Requirement 1: In the entries, beginning at the line that contains "collectors: A. Tonduz" and stopping after the line that contains "collectors: A. A. Heller", replace "scientific name" with "taxon name". Give only those lines, with nothing else changed.

Supplied text:
Elizabeth Catoia Varela holds a PhD in History and Criticism of Art from the Federal University of Rio de Janeiro, Brazil (2016). She worked at the Research and Documentation Center of the Modern Art Museum of Rio de Janeiro – MAM Rio (2009-2021). Her dissertation was published as a book in 2017 (Concrete Art Beyond Europe: Brazil, Argentina and the MAM Rio). She published other three books about the history of the museum. Varela was the curator of the exhibition “MAM: its history, its heritage” (2013-2016). She was awarded in 2020 with the AAM-Getty International Program/American Alliance of Museums and is a member of the College Art Association (CAA) and the International Council of Museums (ICOM).  

 

 

PARTICIPATING ALUMNI 

Nadhra Shahbaz Khan is Associate Professor of Art History and the Director of the Gurmani Centre for Languages & Literature at LUMS, Lahore, Pakistan. A specialist in the history of art and architecture of the Punjab from the sixteenth to the early twentieth century, Dr. Khan’s research covers the visual and material culture of the region during the Mughal, Sikh, and colonial periods. Her interest lies in investigating levels of human agency behind artefacts and architectural spaces, both as creators and consumers to understand their political, religious and socio-economic ambitions at different historical intersections. Her publications, conference papers and other research activities spread over more than a decade, especially her book titled Maharaja Ranjit Singh’s Samādhi in Lahore: A Summation of Sikh Architectural and Decorative Practices has successfully brought Sikh art and architecture to the forefront of Pakistan’s heritage discussions and conservation activities.

Requirement 2: Copy the biographical text word for word, beginning at the words "Elizabeth Catoia Varela holds a PhD" and stopping after "of Museums (ICOM).".

[Some records]

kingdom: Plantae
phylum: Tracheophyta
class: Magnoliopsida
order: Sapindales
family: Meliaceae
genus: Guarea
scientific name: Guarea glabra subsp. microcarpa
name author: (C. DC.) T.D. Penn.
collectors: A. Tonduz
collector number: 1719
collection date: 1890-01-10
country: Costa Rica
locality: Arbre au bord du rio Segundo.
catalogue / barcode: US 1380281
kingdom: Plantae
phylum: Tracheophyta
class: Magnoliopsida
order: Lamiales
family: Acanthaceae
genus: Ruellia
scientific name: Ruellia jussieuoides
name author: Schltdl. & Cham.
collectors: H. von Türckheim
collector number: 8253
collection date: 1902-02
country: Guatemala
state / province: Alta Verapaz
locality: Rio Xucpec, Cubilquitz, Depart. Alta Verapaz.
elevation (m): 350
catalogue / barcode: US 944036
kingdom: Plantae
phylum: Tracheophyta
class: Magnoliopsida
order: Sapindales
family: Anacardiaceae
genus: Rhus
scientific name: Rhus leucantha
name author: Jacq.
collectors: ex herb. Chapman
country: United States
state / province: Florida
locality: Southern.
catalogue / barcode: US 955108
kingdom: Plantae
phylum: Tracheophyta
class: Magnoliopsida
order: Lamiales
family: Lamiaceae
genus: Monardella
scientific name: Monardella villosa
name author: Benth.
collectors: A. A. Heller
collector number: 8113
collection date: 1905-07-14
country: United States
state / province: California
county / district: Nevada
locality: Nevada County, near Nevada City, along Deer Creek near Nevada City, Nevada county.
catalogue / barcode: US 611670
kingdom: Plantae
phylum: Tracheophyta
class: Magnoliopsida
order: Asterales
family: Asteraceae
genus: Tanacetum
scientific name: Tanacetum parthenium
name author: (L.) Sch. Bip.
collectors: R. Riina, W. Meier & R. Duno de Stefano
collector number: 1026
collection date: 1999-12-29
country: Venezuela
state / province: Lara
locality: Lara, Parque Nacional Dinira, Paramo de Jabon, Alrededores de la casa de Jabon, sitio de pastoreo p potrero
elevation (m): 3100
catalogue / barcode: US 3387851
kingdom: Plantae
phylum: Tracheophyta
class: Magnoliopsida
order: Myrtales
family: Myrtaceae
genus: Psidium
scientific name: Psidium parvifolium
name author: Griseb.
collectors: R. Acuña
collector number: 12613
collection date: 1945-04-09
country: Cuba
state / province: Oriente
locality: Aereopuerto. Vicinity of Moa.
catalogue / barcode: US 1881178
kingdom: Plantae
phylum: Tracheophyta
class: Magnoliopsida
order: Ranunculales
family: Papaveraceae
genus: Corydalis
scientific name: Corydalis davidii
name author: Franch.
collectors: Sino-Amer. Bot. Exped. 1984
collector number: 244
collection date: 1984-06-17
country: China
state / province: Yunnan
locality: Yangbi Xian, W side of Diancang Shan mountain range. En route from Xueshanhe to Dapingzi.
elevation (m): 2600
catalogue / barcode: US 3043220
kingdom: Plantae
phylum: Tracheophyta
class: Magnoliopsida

Answer 1:
collectors: A. Tonduz
collector number: 1719
collection date: 1890-01-10
country: Costa Rica
locality: Arbre au bord du rio Segundo.
catalogue / barcode: US 1380281
kingdom: Plantae
phylum: Tracheophyta
class: Magnoliopsida
order: Lamiales
family: Acanthaceae
genus: Ruellia
taxon name: Ruellia jussieuoides
name author: Schltdl. & Cham.
collectors: H. von Türckheim
collector number: 8253
collection date: 1902-02
country: Guatemala
state / province: Alta Verapaz
locality: Rio Xucpec, Cubilquitz, Depart. Alta Verapaz.
elevation (m): 350
catalogue / barcode: US 944036
kingdom: Plantae
phylum: Tracheophyta
class: Magnoliopsida
order: Sapindales
family: Anacardiaceae
genus: Rhus
taxon name: Rhus leucantha
name author: Jacq.
collectors: ex herb. Chapman
country: United States
state / province: Florida
locality: Southern.
catalogue / barcode: US 955108
kingdom: Plantae
phylum: Tracheophyta
class: Magnoliopsida
order: Lamiales
family: Lamiaceae
genus: Monardella
taxon name: Monardella villosa
name author: Benth.
collectors: A. A. Heller

Answer 2:
Elizabeth Catoia Varela holds a PhD in History and Criticism of Art from the Federal University of Rio de Janeiro, Brazil (2016). She worked at the Research and Documentation Center of the Modern Art Museum of Rio de Janeiro – MAM Rio (2009-2021). Her dissertation was published as a book in 2017 (Concrete Art Beyond Europe: Brazil, Argentina and the MAM Rio). She published other three books about the history of the museum. Varela was the curator of the exhibition “MAM: its history, its heritage” (2013-2016). She was awarded in 2020 with the AAM-Getty International Program/American Alliance of Museums and is a member of the College Art Association (CAA) and the International Council of Museums (ICOM).